What you have to do - In the forum thread below about creating a text area on a web page, which two approaches does WendyM say the layout does not need?

Selected excerpt -
╔══
# Help creating Web Page - Creating text area



## wiggymob (Mar 13, 2007)

Hi all,

I'm creating a web site (pretty basic one) and need some help.

I've attached a screen shot showing the general design I want to create. 

It'll consist of a background pic (the one in the screen shot is purely for an example!), it'll have a number of buttons located on the left hand side and what I want to do, is depending on the button pressed I want a new page (with new text) to appear in the red square.

I've had a brief play with Flash & I'm going to set up some fancies animated buttons for the left hand side but I'm having problems creating the part on the right hand side where I want my text to appear.

I've had a search through the net and have come across pages on Frames & tables but don't know if this is what I need to use.

When I've tried creating frames (consisting of a small area of the left and a larger area of the right) it keeps giving me a visible bar which I don't want & also I couldn't get the frames to have a background pic behind it (spanning across both frames)

Can someone explain what I need to do to achieve what is shown in the screen shot? 

Thanks in advance

Ross


----------



## WendyM (Jun 28, 2003)

Hi wiggymob,
You don't need tables or frames to accomplish this. Are you familiar with css at all? You can create a div for your overall page and set the background on that. Then you can create a div for your menu on the left and a div for your content on the right and the set the content to float to the right of your menu. If that sounds completely foreign to you, let us know and I'll mock up a css page and an html page to show you what I mean.
╚══
Source material -
╔══
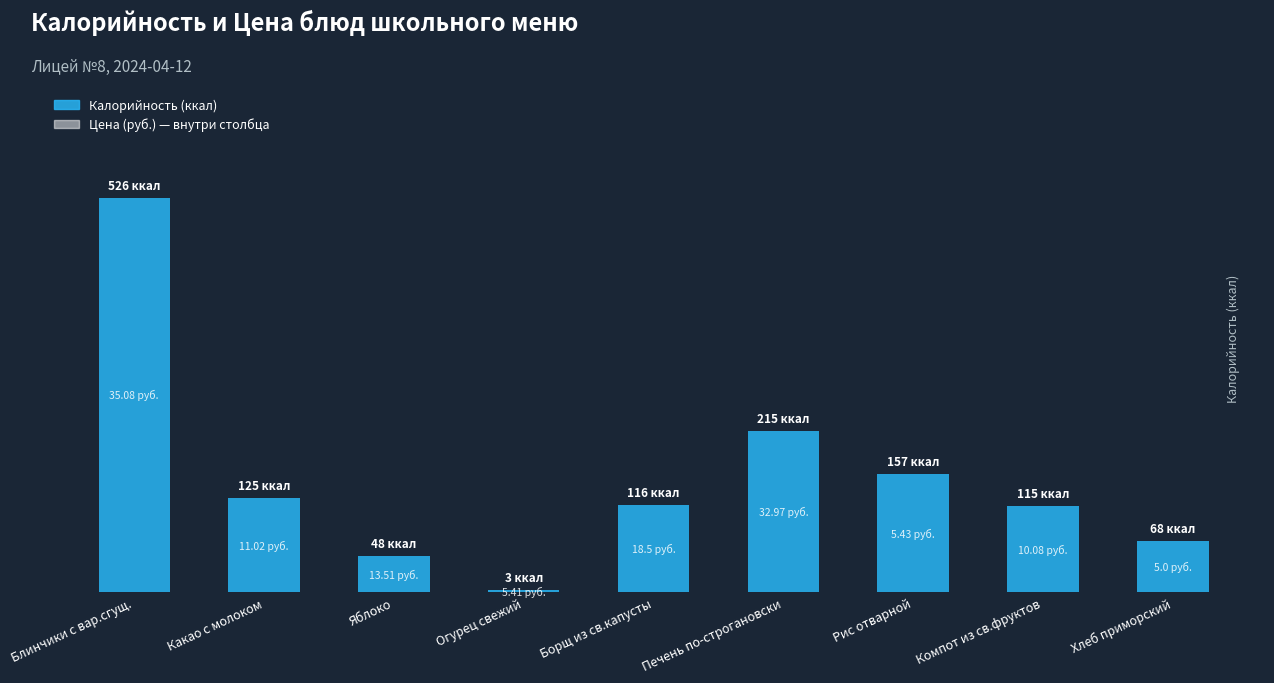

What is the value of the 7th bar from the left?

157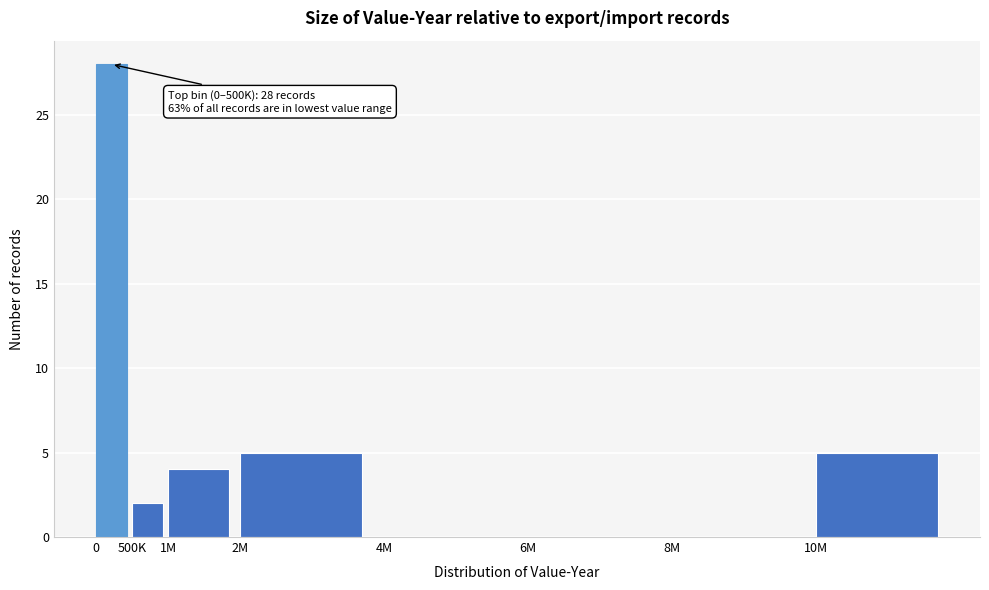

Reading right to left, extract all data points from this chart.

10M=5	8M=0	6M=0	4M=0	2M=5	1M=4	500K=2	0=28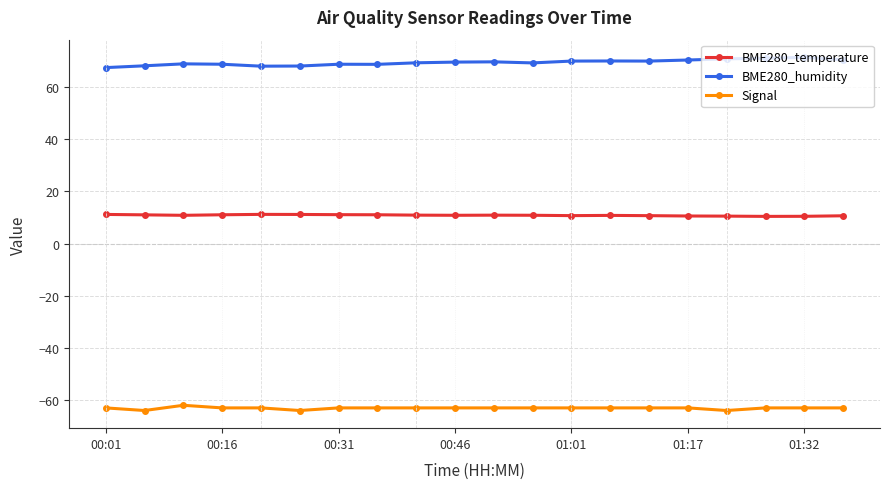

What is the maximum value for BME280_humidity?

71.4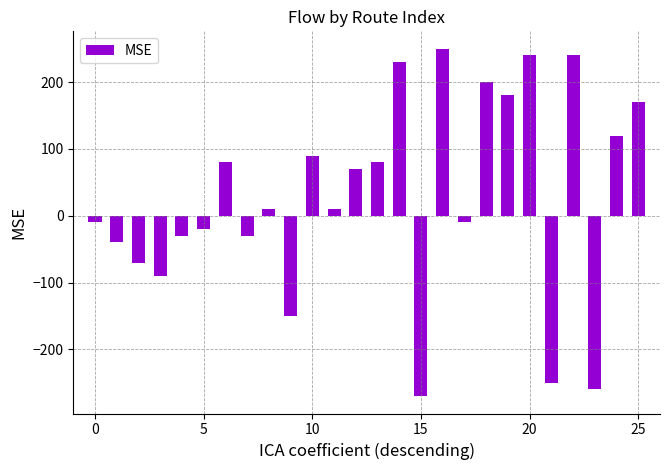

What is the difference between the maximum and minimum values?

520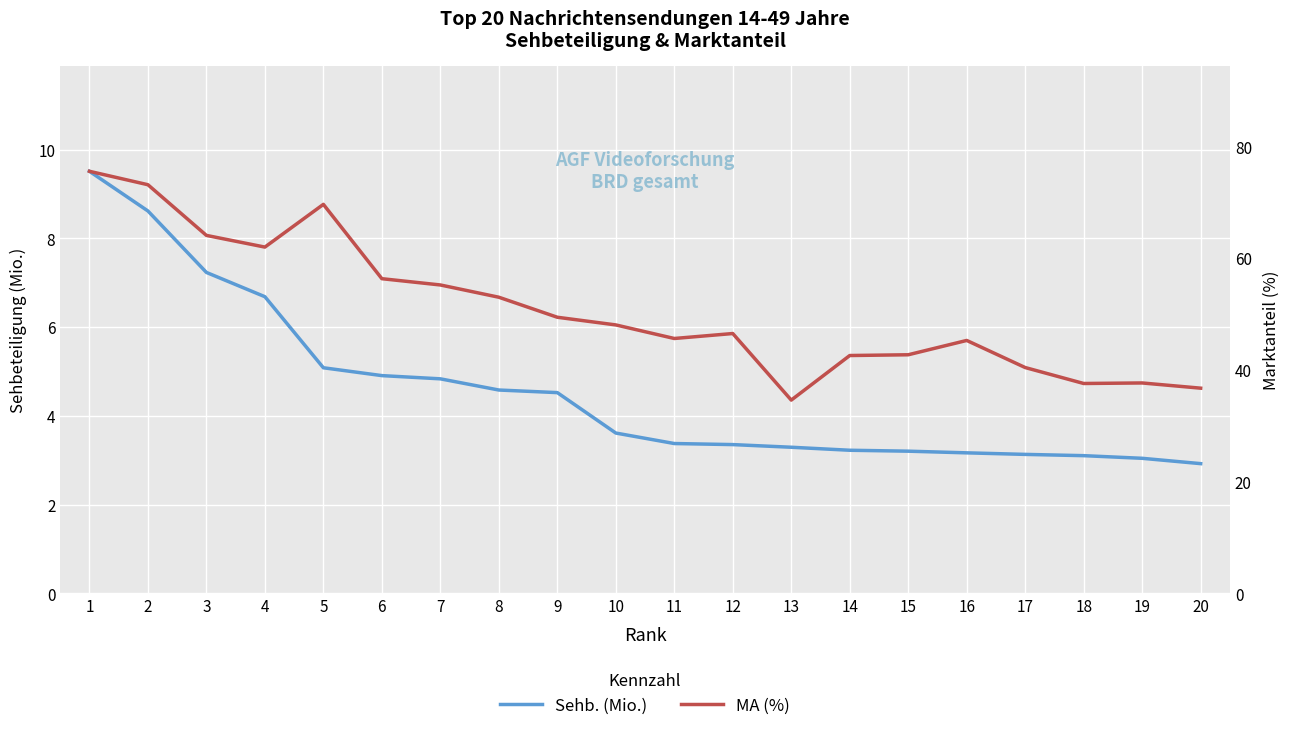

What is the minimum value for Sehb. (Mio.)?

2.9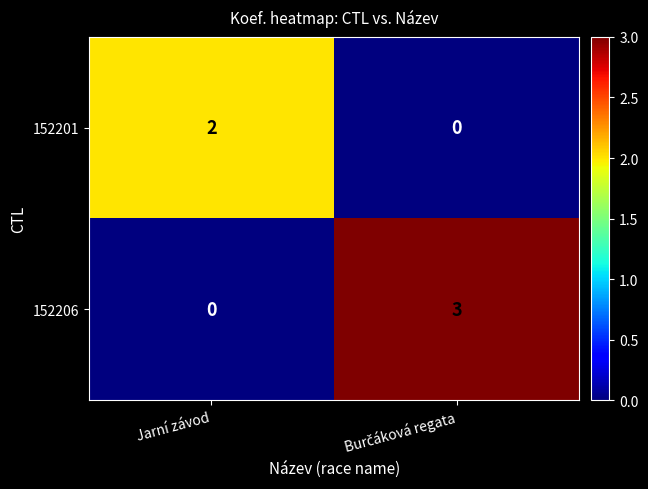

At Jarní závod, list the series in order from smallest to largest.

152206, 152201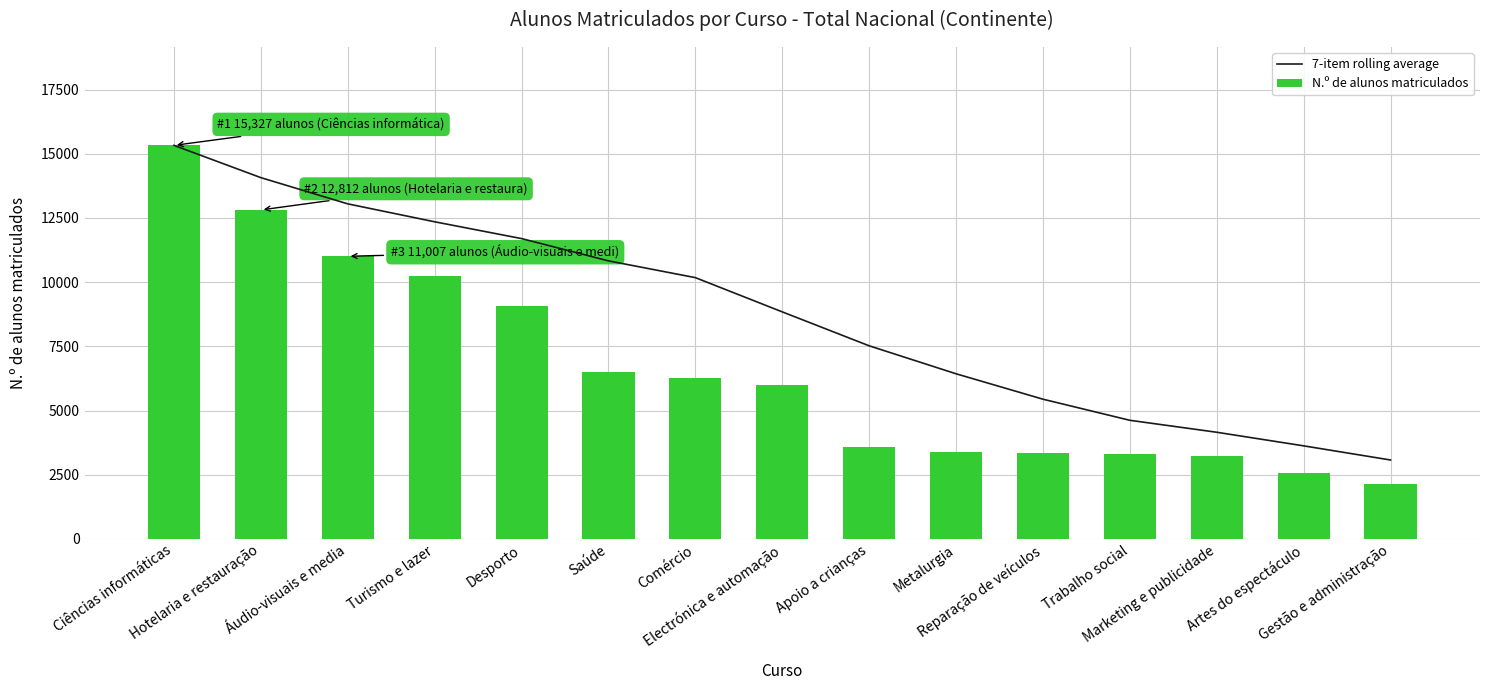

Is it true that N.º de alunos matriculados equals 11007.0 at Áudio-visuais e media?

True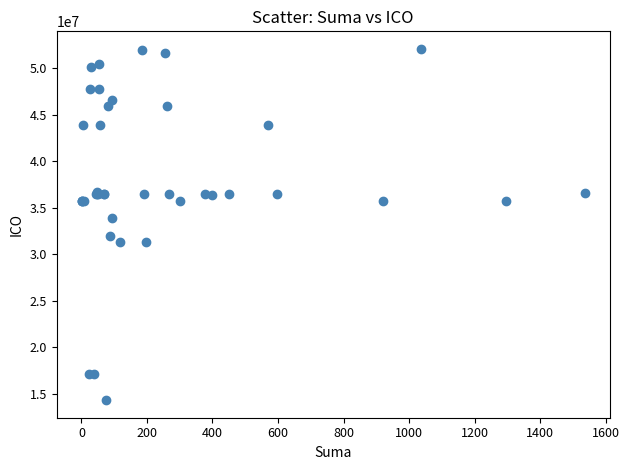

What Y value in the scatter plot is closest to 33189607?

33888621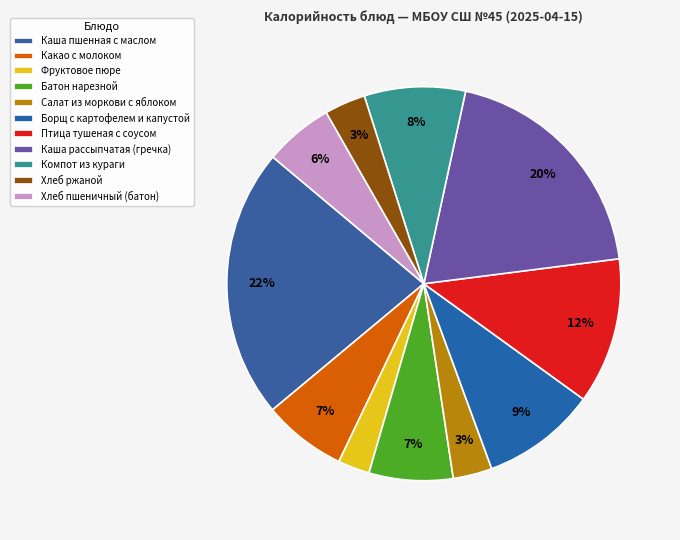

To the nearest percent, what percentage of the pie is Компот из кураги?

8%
╚══
Answer space - Tables and frames.